Samsung’s S26 Ultra touts a first-ever Privacy Display to thwart shoulder surfers, yet the company won’t reveal Snapdragon 8 Elite Gen 5 benchmarks or explain how 70 % of buyers suddenly chose the priciest model.

Samsung Galaxy S26 Ultra in Cobalt Violet showing Privacy Display angle-shielding

Samsung just declared the S26 Ultra the Fort Knox of phones—because nothing says ‘trust me’ like a screen that literally hides your texts from the person in the next seat.

The Galaxy S26 line lands March 11, and Samsung is already crowing that 70 % of early buyers sprang for the Ultra. That stat smells like classic upsell math: make the base model feel stingy, watch wallets open wider.

The marquee flex is a first-of-its-kind Privacy Display that fuses hardware shutters with software pixel-warping to black-out side angles without nuking brightness. Clever, sure—until you realize Samsung won’t let reviewers test it under plane-cabin lighting or a sunny café.

Under the hood sits Qualcomm’s Snapdragon 8 Elite Gen 5 for Galaxy. Samsung promises faster CPU, GPU and NPU slices but refuses to quote percentages, frame rates or wattage. If history repeats, that silence means the gains are either within the margin of error or paid for in battery life.

AI sprinkles arrive as Now Nudge (context prompts), Now Brief (calendar nagging) and optional voice-or-button agents. The camera workflow merges capture-edit-share in one view; Nightography video, Super Steady with horizontal lock, Photo Assist (text-to-edit) and Creative Studio (auto stickers, invites, wallpapers) round out the bag. Translation: more sliders to forget in the viewfinder.

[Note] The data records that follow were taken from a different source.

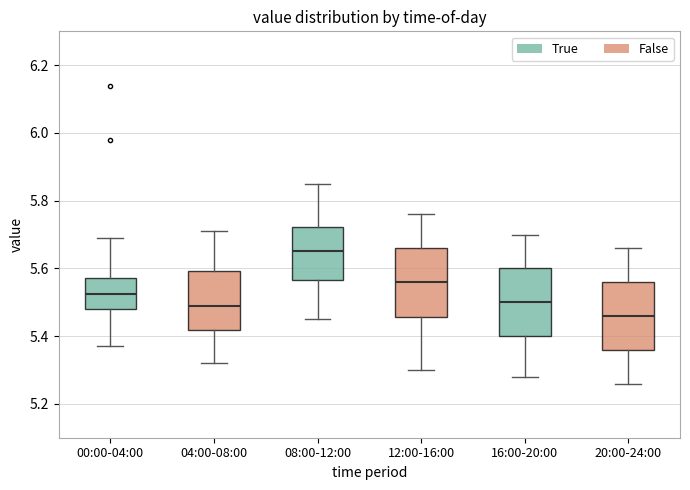

Which box has the lowest median line?

20:00-24:00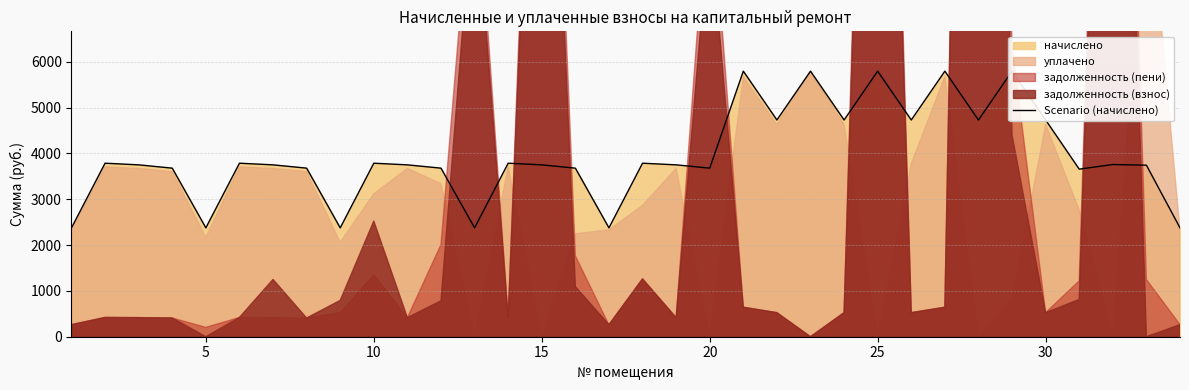

True or false: the data shows 6458.9 at 18.

False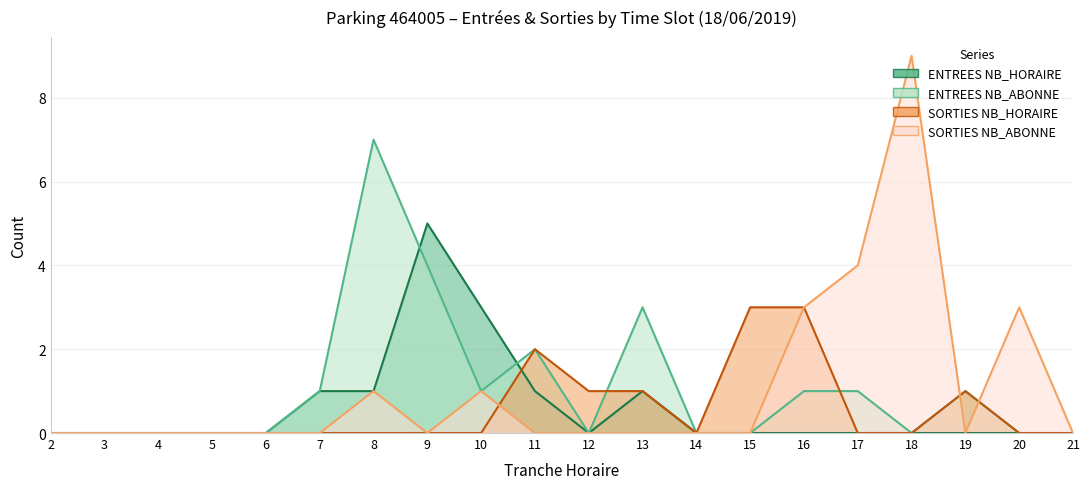

What are all the series names shown in the legend?

ENTREES NB_HORAIRE, ENTREES NB_ABONNE, SORTIES NB_HORAIRE, SORTIES NB_ABONNE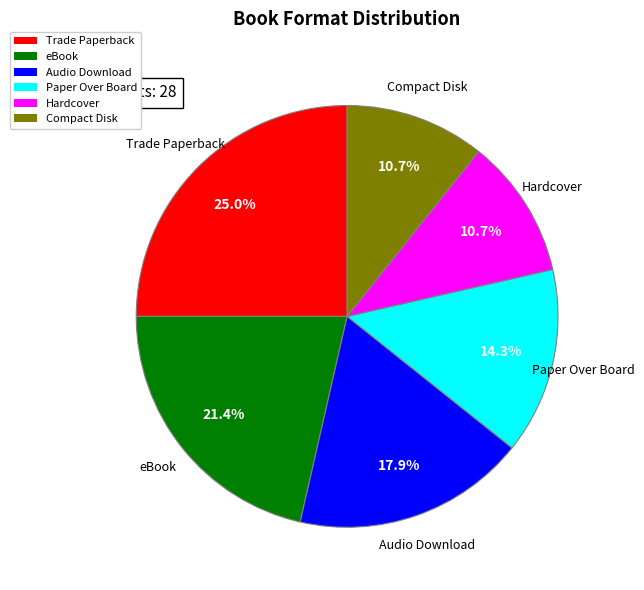

How many slices are in this pie chart?

6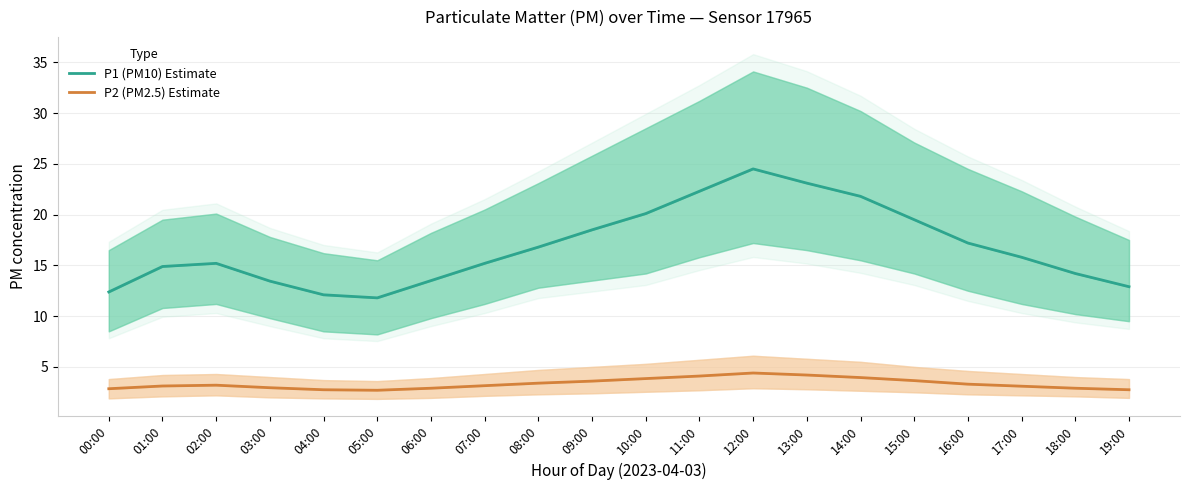

Is the value of P1 (PM10) Estimate at 07:00 greater than the value of P2 (PM2.5) Estimate at 16:00?

Yes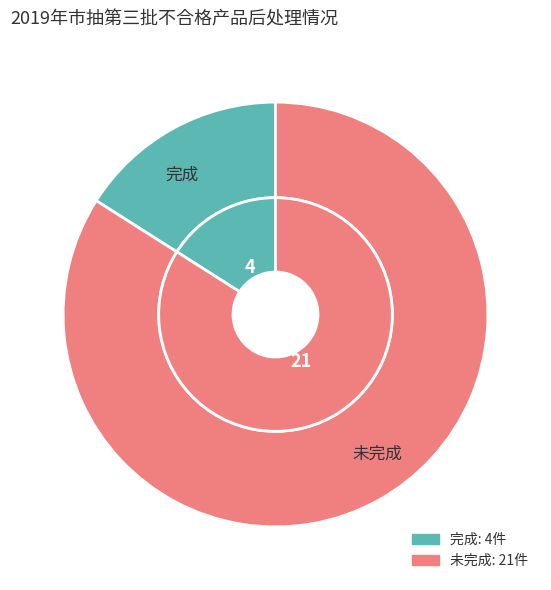

To the nearest percent, what portion does 完成 represent?

16%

Pre-orders are up “double digits,” but Samsung won’t say from which tiny baseline. Colors include Cobalt Violet, White, Black, Sky Blue plus online-only Pink Gold & Silver Shadow. Samsung Care+ will happily sell you accidental-damage repairs and extended warranty—because glass is still glass.

Tagging along are the Buds4 Pro and vanilla Buds4, both claiming hi-fi drivers inside 5 mm cans. Samsung says it scanned thousands of ears to blade-shape the stems; Adaptive EQ, stronger ANC and pinch controls complete the list—just don’t expect a frequency-response graph in the box.

Look, the Ultra’s privacy trick might save you from a subway lurker, but until Samsung posts hard numbers on speed, battery and that 70 % uptake claim, this launch feels like a well-dressed maybe.